Emsal Mahkeme Kararı İstanbul 14. Asliye Ticaret Mahkemesi 2017/33 E. 2020/544 K. 30.09.2020 T.

Görüntülediğiniz mahkeme kararı henüz kesinleşmemiştir. Yararlı olması amacıyla eklenmiştir.

T.C.
İSTANBUL
14. ASLİYE TİCARET MAHKEMESİ

ESAS NO : 2017/33 Esas
KARAR NO : 2020/544
DAVA : İtirazın İptali (Ticari Satımdan Kaynaklanan)
DAVA TARİHİ : 11/01/2017
KARAR TARİHİ : 30/09/2020

Mahkememizde görülen itirazın iptali davasının yapılan yargılaması sonunda,
GEREĞİ DÜŞÜNÜLDÜ:
İDDİA:
Davacı vekili, taraflar arasında mal alım satımına ilişkin cari hesap ve dayanak faturalardan dolayı …. İcra Müdürlüğü’nün 2016/… Esas numaralı dosyadan icra takibi başlatıldığını, itiraz üzerine takibin durduğunu belirterek itirazın iptali ile asgari %20 inkar tazminatına hükmedilmesini talep ve dava etmiştir.
SAVUNMA:
Davalı vekili, müvekkilinin davacıya hiçbir borcunun olmadığını, taraflar arasında ilişkiden doğan tüm borçların ödendiğini, davacı tarafın kötü niyetli olduğunu beyanla davanın reddi ile asgari %20 kötü niyet tazminatına hükmedilmesini talep etmiştir.

_Veri Bölümü:_
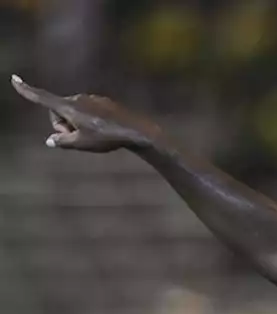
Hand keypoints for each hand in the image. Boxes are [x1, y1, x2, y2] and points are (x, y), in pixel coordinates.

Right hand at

_Yönerge:_ Yukarıdaki mahkeme kararı metnini baştan sona, tek bir harfini bile değiştirmeden yeniden yazın.

_Yanıt:_
Emsal Mahkeme Kararı İstanbul 14. Asliye Ticaret Mahkemesi 2017/33 E. 2020/544 K. 30.09.2020 T.

Görüntülediğiniz mahkeme kararı henüz kesinleşmemiştir. Yararlı olması amacıyla eklenmiştir.

T.C.
İSTANBUL
14. ASLİYE TİCARET MAHKEMESİ

ESAS NO : 2017/33 Esas
KARAR NO : 2020/544
DAVA : İtirazın İptali (Ticari Satımdan Kaynaklanan)
DAVA TARİHİ : 11/01/2017
KARAR TARİHİ : 30/09/2020

Mahkememizde görülen itirazın iptali davasının yapılan yargılaması sonunda,
GEREĞİ DÜŞÜNÜLDÜ:
İDDİA:
Davacı vekili, taraflar arasında mal alım satımına ilişkin cari hesap ve dayanak faturalardan dolayı …. İcra Müdürlüğü’nün 2016/… Esas numaralı dosyadan icra takibi başlatıldığını, itiraz üzerine takibin durduğunu belirterek itirazın iptali ile asgari %20 inkar tazminatına hükmedilmesini talep ve dava etmiştir.
SAVUNMA:
Davalı vekili, müvekkilinin davacıya hiçbir borcunun olmadığını, taraflar arasında ilişkiden doğan tüm borçların ödendiğini, davacı tarafın kötü niyetli olduğunu beyanla davanın reddi ile asgari %20 kötü niyet tazminatına hükmedilmesini talep etmiştir.